Urbancrawling

Some hexes in both Thar and Vestitas are occupied by cities. These cities have far too much going on in them to be portrayed as a single encounter, but dungeon crawl mechanics rarely work for them. Even Chaos Landing in Vestitas is a dungeon attached to Brandt’s Landing, not the entirety of the content in Brandt’s Landing. Urbancrawls are how you find out about and subsequently solve whatever troubles a city is facing within its walls. We’re giving the D&D 5e version used for the Thar cities of Thentia, Hulburg, and so on, but the Dark Heresy 2 rules are very similar.

A city is divided into multiple neighborhoods. The characters can visit these neighborhoods anytime they want, at-will. Unlike in a hexcrawl or a dungeoncrawl, there is no process for traveling from one to another and there are no random encounters along the way. No appreciable amount of time passes while moving from one neighborhood to another. What does take an appreciable amount of time is looking for trouble.

Each neighborhood has at least one encounter in it, and each encounter has a DC for how hard it is to find. When characters go trawling for rumors or investigating problems nearby, they roll Investigation. The Investigation check is compared against the DC of the encounter with the lowest discovery DC in that neighborhood. If the characters’ Investigation check hits that encounter, they’ve found the hook, which will usually be some suspicious activity going on in more or less plain view (though not necessarily in an obvious way). If there are multiple encounters with the same DC, the GM can pick which one gets spotted. If the characters beat the DC by at least 5 points, they get another encounter, so long as they meet that encounter’s DC. For example, say a neighborhood has two encounters, both with a DC 15 Investigation check. The party rolls a 20 for their Investigation, so they discover the hook for both encounters. On the other hand, if the neighborhood has two encounters, one at DC 15 and the other at DC 25, they only get the DC 15 encounter’s hook. They’ve rolled an extra five points, so they get a second encounter, but their roll isn’t high enough to reach any of the encounters. Additionally, if there are simply no encounters left to discover, players do not get any extra encounters for beating the DC by a wide margin. If characters are searching for a specific encounter located in that neighborhood, or if they’re looking for a specific antagonist (for example, a thieves’ guild that they know is operating in the town), they get advantage on their Investigation check for knowing what to look for.
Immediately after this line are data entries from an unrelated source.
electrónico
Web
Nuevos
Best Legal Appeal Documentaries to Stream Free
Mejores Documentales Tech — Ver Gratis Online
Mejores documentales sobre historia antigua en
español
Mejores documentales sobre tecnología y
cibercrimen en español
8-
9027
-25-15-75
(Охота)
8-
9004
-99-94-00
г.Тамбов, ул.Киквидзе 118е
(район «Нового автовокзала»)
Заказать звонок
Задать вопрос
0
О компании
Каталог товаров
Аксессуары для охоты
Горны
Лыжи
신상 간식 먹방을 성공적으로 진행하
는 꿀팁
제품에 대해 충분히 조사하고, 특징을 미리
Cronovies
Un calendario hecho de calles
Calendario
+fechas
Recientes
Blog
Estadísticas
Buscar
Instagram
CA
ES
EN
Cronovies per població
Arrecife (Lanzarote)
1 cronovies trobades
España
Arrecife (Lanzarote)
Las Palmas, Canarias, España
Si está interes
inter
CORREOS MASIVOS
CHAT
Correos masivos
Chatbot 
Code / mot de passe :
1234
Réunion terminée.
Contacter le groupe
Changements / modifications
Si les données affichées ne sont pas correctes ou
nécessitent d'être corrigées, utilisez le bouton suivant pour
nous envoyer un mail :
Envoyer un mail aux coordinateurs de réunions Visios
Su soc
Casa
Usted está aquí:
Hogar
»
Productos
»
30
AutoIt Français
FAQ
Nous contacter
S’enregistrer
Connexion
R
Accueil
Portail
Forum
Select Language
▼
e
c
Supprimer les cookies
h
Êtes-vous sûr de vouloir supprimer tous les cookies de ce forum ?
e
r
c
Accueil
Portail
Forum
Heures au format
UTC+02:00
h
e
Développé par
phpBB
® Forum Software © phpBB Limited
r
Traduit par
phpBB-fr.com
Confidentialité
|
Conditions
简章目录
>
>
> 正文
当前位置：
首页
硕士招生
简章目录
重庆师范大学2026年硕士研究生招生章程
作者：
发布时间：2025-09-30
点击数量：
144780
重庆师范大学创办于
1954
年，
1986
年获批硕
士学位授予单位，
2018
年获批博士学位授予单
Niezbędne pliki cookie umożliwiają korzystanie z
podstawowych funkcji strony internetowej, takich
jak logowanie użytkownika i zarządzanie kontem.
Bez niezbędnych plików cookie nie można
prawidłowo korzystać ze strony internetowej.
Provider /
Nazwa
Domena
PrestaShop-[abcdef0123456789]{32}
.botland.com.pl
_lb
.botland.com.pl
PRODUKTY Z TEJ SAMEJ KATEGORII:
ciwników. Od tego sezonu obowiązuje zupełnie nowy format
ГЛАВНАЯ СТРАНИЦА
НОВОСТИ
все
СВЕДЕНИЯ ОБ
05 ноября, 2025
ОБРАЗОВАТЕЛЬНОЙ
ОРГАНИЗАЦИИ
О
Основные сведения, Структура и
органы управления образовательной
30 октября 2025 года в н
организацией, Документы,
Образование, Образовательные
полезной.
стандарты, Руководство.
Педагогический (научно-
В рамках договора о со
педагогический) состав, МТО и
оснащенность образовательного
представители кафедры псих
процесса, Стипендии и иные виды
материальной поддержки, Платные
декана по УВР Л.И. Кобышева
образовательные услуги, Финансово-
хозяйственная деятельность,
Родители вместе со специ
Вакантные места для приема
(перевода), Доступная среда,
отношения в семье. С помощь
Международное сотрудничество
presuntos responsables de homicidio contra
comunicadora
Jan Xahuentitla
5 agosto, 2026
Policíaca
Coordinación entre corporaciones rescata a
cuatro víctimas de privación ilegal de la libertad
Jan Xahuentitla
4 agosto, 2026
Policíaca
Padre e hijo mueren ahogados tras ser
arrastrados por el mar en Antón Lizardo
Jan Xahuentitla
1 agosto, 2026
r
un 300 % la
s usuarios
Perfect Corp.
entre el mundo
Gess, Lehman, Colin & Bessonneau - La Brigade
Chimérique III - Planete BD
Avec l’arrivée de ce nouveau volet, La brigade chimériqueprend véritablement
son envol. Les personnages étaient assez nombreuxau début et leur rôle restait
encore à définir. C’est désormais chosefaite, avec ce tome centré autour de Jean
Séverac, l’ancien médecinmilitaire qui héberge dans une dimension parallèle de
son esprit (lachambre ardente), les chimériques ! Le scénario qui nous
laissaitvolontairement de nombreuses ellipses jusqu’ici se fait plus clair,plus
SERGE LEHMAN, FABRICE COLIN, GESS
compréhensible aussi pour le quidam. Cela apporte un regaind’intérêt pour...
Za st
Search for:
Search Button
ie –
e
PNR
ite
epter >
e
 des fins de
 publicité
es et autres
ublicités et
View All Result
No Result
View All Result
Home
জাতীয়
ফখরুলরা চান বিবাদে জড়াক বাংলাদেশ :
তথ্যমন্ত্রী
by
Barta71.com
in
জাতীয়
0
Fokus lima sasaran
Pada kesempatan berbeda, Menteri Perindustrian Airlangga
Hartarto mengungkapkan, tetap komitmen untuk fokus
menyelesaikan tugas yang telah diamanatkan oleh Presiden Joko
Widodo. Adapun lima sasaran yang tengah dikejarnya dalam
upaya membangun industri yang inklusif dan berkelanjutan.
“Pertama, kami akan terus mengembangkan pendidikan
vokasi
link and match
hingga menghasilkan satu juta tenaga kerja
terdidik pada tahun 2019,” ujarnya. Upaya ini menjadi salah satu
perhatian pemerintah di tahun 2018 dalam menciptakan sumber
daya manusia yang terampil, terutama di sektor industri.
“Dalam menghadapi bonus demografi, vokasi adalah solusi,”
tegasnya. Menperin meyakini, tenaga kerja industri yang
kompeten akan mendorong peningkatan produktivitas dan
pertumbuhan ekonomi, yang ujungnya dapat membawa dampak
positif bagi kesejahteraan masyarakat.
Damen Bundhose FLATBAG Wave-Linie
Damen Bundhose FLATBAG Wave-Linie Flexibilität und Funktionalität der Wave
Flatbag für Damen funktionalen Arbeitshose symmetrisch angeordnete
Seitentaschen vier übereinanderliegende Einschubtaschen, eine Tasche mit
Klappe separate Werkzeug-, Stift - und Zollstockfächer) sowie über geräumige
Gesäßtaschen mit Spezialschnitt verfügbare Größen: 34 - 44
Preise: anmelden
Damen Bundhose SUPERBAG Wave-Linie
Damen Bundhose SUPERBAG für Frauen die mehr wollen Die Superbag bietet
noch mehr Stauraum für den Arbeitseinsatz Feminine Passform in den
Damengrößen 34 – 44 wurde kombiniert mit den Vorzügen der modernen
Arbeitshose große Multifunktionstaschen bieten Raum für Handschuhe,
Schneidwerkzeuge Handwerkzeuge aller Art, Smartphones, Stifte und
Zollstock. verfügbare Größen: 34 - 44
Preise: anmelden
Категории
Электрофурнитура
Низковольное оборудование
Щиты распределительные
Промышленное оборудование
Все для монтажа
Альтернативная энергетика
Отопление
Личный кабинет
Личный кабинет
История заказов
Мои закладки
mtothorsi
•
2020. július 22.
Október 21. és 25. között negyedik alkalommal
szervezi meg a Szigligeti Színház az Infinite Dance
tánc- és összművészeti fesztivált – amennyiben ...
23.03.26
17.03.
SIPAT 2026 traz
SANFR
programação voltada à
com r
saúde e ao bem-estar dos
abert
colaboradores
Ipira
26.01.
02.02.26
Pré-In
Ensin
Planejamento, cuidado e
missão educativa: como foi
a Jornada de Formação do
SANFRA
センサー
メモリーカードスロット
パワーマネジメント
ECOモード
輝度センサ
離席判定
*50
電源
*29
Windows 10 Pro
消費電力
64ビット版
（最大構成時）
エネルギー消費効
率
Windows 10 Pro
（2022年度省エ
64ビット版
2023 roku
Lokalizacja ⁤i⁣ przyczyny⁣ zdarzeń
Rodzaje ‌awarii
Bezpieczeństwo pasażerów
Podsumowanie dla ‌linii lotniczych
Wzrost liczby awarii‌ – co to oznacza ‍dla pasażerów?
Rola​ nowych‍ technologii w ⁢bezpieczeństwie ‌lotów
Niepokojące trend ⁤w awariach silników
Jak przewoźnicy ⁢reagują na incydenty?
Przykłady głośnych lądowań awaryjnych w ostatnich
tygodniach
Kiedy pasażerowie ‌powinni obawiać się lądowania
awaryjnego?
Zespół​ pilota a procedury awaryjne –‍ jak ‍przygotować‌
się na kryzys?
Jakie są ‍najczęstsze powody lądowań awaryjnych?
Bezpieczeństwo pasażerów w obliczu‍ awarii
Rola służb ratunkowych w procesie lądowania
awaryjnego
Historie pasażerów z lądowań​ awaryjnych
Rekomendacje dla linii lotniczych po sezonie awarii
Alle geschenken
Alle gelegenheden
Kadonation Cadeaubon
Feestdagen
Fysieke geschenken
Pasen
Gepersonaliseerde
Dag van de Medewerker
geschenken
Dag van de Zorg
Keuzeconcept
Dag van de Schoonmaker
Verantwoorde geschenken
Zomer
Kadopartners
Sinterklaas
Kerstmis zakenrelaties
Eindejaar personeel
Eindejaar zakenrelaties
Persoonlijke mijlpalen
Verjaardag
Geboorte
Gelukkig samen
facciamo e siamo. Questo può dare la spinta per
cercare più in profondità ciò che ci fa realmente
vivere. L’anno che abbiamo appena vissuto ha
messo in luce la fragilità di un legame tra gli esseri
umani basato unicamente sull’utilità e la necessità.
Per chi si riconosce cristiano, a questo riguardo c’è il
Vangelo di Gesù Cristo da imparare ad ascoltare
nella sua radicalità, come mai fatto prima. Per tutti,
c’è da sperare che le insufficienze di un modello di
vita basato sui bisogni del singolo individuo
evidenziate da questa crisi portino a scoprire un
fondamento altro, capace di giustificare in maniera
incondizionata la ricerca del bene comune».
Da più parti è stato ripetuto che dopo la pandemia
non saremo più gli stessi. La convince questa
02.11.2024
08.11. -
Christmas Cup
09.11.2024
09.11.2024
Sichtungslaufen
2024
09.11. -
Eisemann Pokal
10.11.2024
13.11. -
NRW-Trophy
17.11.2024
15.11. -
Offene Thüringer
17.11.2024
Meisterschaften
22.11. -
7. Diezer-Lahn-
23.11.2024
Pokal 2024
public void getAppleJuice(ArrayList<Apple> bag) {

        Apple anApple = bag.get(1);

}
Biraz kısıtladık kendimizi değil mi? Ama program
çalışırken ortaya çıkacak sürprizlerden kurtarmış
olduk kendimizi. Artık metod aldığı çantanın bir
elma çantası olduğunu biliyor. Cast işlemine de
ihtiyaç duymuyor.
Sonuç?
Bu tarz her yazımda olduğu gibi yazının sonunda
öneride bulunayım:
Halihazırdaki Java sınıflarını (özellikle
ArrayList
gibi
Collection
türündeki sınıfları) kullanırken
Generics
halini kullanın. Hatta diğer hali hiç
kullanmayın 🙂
All encounters have a discovery DC, but for some it is extremely high, even impossibly high. A sufficiently paranoid villain can place themselves completely out of reach of investigation using layers of secrecy, having lieutenants carry out their nefarious schemes without ever directly participating. In this case, it’s more likely that players will find the encounter by interacting with those more easily discovered lieutenants’ encounters than by directly hitting a DC 35 Investigation check. It’s perfectly fine for players to go directly to an encounter without rolling if they’ve learned through organic play of the encounter’s existence and location. In fact, it’s preferable that, once they get a lead through Investigation checks, they generally don’t have to roll Investigation again for a long time, instead following the information from one encounter to another naturally.

Other encounters might have extremely low discovery DCs. If a part of town has been effectively taken over by a mercenary company who levies protection fees on the locals and kills the town guard if they ever set foot within the quarter, you really don’t need to be super perceptive to figure it out. It’s perfectly fine to have encounters whose discovery DC is 5 or even 0.

Related encounters, like a thieves’ guild or a vampire coven, are called a sub-plot. Sub-plots help keep things organized and makes it quick and easy to figure out which encounters are related to one another. Sub-plots may also react to player activity directed at them, for example, encounters within a sub-plot might be more guarded or have additional reinforcements if the characters have shut down a certain number of other encounters in that sub-plot. Sub-plot villains might start sending assassins or otherwise retaliating against characters while they’re in the city if the characters solve enough encounters. On the other hand, defeating one or a small handful of encounters who contain the organization’s leadership might cause the remaining encounters to flee or cease activity.

A single encounter can be in two sub-plots at once. For example, the lair of a vampire whose infiltrated the thieves’ guild could be in both the vampire coven and thieves guild sub-plots simultaneously.